Query it like a table:

SELECT * FROM station_monthly_revenue WHERE city = 'Taipei' AND month = '2025-06';

Update or drop:

CREATE OR REPLACE VIEW station_monthly_revenue AS <new_query>;
DROP VIEW station_monthly_revenue;

Views do not store data — they run the underlying query each time. For performance on large datasets, use a materialized view or a physical summary table instead.


Temporary Tables

Temporary tables exist only for the current session and are dropped automatically when the connection closes. Use them when a CTE would be referenced many times, or when you need to build a result incrementally.

-- create a temp table
CREATE TEMPORARY TABLE tmp_station_stats AS
SELECT station_code,
       COUNT(*)           AS total_visits,
       SUM(amount_received) AS total_revenue
FROM payment_history
GROUP BY station_code;

-- use it like a regular table
SELECT mt.station_name, t.total_revenue
FROM tmp_station_stats t
JOIN management_table mt ON t.station_code = mt.station_code
WHERE t.total_visits > 500;

-- drop explicitly when done (optional — auto-dropped at session end)
DROP TEMPORARY TABLE tmp_station_stats;
CTE Temp Table
Scope Single query Entire session
Re-use Same query only Multiple queries
Indexable No Yes
Best for Readable single queries Multi-step pipelines

Query Performance & EXPLAIN

EXPLAIN shows how MySQL executes a query — which indexes it uses, how many rows it scans, and where the bottlenecks are.

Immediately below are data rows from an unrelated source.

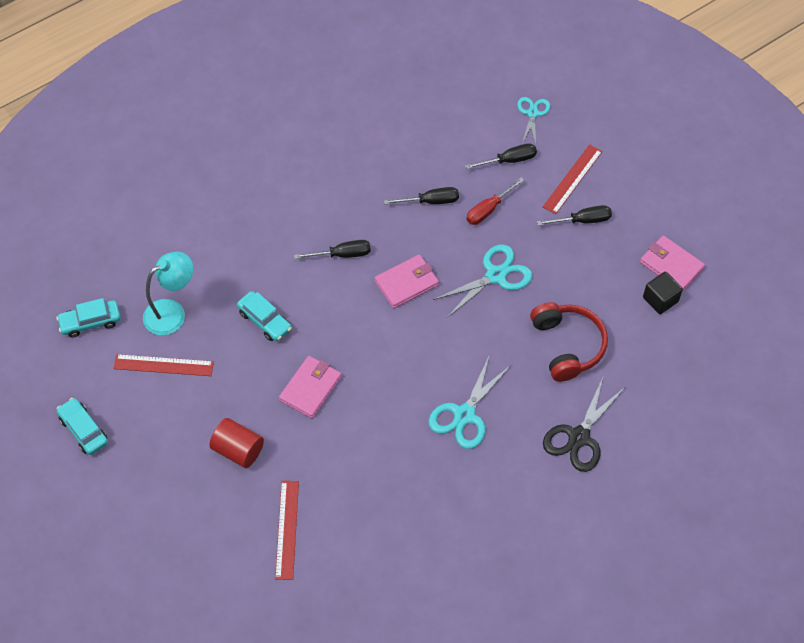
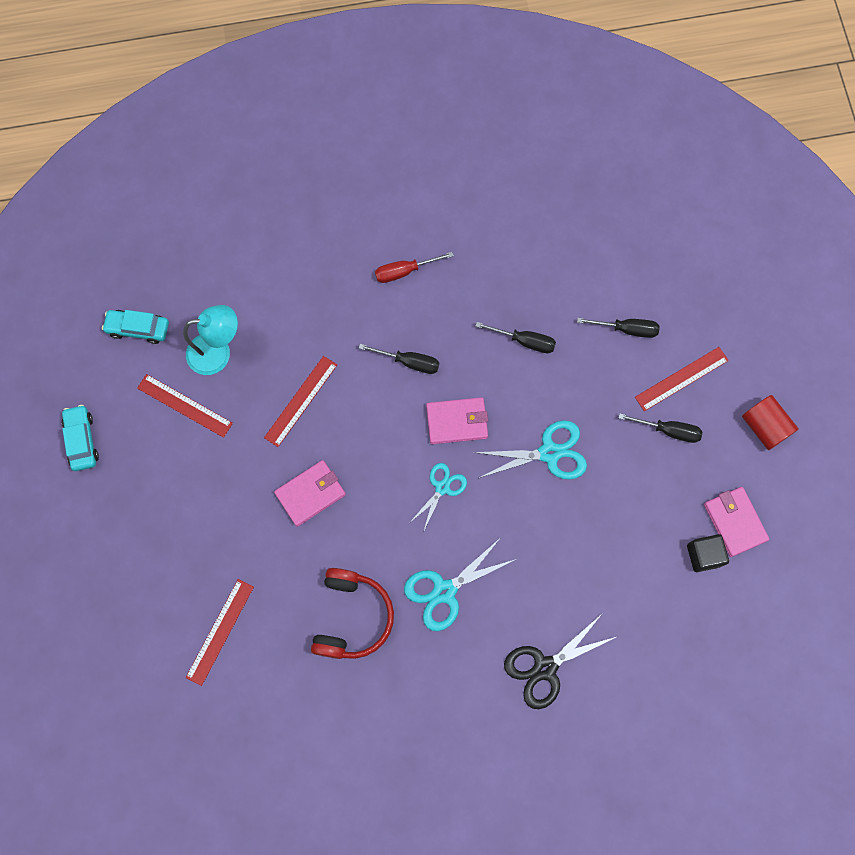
camera: 25 degrees right, 15 degrees up
(238, 450) = (213, 527): red cylinder -> red cylinder (764, 427)
(264, 321) = (301, 401): turquoise car -> red ruler
(488, 209) = (578, 376): red screwdriver -> red screwdriver (404, 271)
(532, 113) = (677, 285): turquoise scissors -> turquoise scissors (442, 487)
(567, 346) = (583, 563): red headphones -> red headphones (351, 617)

EXPLAIN SELECT ph.license_plate, pay.amount_received
FROM parking_history ph
JOIN payment_history pay ON ph.parking_id = pay.parking_id
WHERE ph.entry_time >= '2025-01-01';

Key Columns in EXPLAIN Output

Column What to look for
type const / ref / range = fast; ALL = full table scan (slow)
key Which index is used. NULL = no index used
rows Estimated rows scanned — lower is better
Extra Using filesort or Using temporary = potential bottleneck

Use EXPLAIN ANALYZE for Actual Runtimes (MySQL 8+)

EXPLAIN ANALYZE SELECT ...;

Shows actual rows, loops, and time per step — more reliable than the estimated rows column.

Index Basics

-- create an index on a frequently filtered column
CREATE INDEX idx_entry_time ON parking_history(entry_time);

-- composite index: useful when filtering by both columns together
CREATE INDEX idx_station_time ON parking_history(station_code, entry_time);

Index guidelines for analysts: - Index columns used in WHERE, JOIN ON, and ORDER BY. - A composite index (a, b) helps queries that filter on a alone or a AND b, but not b alone. - Too many indexes slow down writes — only add what you actually use.